The stepper motors 403, 406, 409, and 412 of the vehicle speed meter 402, the tachometer 405, the fuel meter 408, and the water temperature meter 411 are respectively connected to the stepper motor driver and infrared commutation ICs 415, 417, 419, and 421, so that the meters are controlled in response to the infrared signals supplied from the control module 422.
FIGS. 13 and 14 are respectively a block diagram and a general constitutional view of a combination meter proposed in Japanese patent application No. 2002-142720. In FIG. 13, the combination meter has a plurality of display units 500 and a control unit 600. The display unit 500 is provided with a receiver 511 for receiving measurement information showing a condition of the vehicle and a driving control device 530 for controlling a driving device 540 in response to the measurement information supplied from the display side receiver 511. The control unit 600 is provided with a transmitter 631 transmitting the measurement information to the plurality of display units 500 and a control device 611a for controlling transmission of the transmitter 631, an additional information storing device 614, a receiver 633, and a warning device 640.
The display unit 500 further has a response signal generating device 550a, a responding device 550b, and a transmitter 514. The response signal generating device 550a generates driving information for the driving device 540 in response to reception of the measurement information. The display side transmitter 514 transmits the driving information to the control unit 600. The control unit 600 further has a receiver 633 and a decision device 611b. The receiver 633 receives the driving information supplied from the display side transmitter 514. The decision device 611b determines whether the driving device 540 can be controlled or not based on comparison of the driving information received by the receiver 633 with the measurement information transmitted from the control device 611a. The control device 611a operates based on the determination of the decision device 611b. 
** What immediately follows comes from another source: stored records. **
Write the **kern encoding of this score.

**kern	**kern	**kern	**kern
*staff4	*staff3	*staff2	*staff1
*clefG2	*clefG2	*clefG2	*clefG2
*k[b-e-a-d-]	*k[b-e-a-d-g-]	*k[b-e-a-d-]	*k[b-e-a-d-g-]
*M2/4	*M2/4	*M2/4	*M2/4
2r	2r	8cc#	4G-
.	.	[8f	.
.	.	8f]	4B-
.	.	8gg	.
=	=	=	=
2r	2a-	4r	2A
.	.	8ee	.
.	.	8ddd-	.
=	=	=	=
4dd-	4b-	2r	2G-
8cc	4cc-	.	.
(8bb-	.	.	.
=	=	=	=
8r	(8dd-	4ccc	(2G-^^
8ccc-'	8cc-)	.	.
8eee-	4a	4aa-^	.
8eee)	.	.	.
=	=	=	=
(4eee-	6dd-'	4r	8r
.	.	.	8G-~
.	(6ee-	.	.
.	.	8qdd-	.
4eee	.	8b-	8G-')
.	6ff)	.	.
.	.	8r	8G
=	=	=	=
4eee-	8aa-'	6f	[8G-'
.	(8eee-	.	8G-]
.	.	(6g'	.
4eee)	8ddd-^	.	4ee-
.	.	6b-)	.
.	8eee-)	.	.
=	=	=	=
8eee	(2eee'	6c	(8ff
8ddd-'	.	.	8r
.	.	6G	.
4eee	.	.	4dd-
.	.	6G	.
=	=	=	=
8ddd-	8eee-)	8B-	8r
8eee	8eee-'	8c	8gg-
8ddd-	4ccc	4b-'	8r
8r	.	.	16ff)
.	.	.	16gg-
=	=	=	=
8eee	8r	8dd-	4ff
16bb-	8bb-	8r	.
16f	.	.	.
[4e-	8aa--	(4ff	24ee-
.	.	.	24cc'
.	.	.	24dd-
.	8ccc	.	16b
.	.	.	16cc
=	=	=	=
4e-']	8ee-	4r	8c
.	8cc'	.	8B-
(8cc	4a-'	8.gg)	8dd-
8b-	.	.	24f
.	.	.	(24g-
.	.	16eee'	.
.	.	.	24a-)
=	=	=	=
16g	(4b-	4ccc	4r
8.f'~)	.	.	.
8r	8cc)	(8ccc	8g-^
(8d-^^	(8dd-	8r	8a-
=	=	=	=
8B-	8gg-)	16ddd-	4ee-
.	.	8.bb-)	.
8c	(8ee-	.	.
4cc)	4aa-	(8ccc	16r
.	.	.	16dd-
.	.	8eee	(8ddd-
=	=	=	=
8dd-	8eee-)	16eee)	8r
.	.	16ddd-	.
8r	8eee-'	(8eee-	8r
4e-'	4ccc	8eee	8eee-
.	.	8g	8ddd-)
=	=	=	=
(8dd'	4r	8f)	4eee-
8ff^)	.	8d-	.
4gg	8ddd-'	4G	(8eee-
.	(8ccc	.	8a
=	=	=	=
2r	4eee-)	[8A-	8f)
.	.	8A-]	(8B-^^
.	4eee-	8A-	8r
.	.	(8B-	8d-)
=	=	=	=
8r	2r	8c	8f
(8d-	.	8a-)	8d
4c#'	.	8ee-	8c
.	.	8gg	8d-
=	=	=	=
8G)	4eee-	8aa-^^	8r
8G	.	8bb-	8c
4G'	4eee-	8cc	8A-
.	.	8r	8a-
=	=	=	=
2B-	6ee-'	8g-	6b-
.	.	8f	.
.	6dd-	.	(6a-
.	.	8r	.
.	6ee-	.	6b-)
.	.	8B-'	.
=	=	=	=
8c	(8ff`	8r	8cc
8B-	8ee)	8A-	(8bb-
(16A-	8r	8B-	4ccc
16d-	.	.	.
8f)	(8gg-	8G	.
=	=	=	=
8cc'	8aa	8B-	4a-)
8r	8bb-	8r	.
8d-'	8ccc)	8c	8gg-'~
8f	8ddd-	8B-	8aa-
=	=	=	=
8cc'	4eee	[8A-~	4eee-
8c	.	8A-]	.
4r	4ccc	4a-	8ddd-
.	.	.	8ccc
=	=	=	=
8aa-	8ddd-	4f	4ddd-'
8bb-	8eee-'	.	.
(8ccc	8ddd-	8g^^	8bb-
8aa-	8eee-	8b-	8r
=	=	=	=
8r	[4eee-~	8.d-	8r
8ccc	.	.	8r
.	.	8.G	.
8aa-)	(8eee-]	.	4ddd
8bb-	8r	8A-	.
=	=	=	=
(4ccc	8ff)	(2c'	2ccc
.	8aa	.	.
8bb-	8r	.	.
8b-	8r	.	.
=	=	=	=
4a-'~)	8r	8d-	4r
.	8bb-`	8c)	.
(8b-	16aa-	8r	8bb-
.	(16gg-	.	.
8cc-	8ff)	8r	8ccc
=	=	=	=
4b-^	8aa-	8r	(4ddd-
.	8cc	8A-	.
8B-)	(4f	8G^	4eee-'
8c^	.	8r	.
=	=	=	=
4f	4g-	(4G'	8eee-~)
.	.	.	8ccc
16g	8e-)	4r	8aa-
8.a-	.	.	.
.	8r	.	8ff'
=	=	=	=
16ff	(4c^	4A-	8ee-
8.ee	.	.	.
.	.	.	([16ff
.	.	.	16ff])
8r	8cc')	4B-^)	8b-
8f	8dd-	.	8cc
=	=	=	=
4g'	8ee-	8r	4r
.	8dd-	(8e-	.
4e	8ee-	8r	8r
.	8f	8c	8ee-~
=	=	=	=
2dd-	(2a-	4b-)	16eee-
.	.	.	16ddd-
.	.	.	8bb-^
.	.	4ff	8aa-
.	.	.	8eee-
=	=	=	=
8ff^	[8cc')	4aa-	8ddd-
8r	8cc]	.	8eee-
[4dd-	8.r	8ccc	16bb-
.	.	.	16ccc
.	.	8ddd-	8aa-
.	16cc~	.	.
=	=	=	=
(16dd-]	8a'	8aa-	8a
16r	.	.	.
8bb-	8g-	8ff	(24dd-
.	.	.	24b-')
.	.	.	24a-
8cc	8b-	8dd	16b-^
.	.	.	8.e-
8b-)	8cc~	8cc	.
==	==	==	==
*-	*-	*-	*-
As shown in FIG. 14, the display units 500 correspond to a vehicle speed meter, a tachometer indicating engine revolution speeds, a fuel meter indicating a remaining fuel quantity, a temperature meter indicating an engine room temperature, etc. The control unit 600 controls indication of all the display units 500.
The combination meters disclosed or proposed as mentioned above have configurations different from each other. However, each of the combination meters has a system configuration designed specifically for each car maker or for each type of cars. Thus, the combination meter requires a special design for each application, increasing a development cost. Or, minimization of the development cost decreases flexibility of meter design. Furthermore, when multi-display design with LEDs is applied for a combination meter, users cannot select freely the design of the combination meter, because the meter is specifically designed for each car.
In view of the above-mentioned situation, the present invention provides a vehicle-mounted meter system having a standardized common part regardless of car types to decrease a manufacturing cost and to improve design flexibility for customization of users.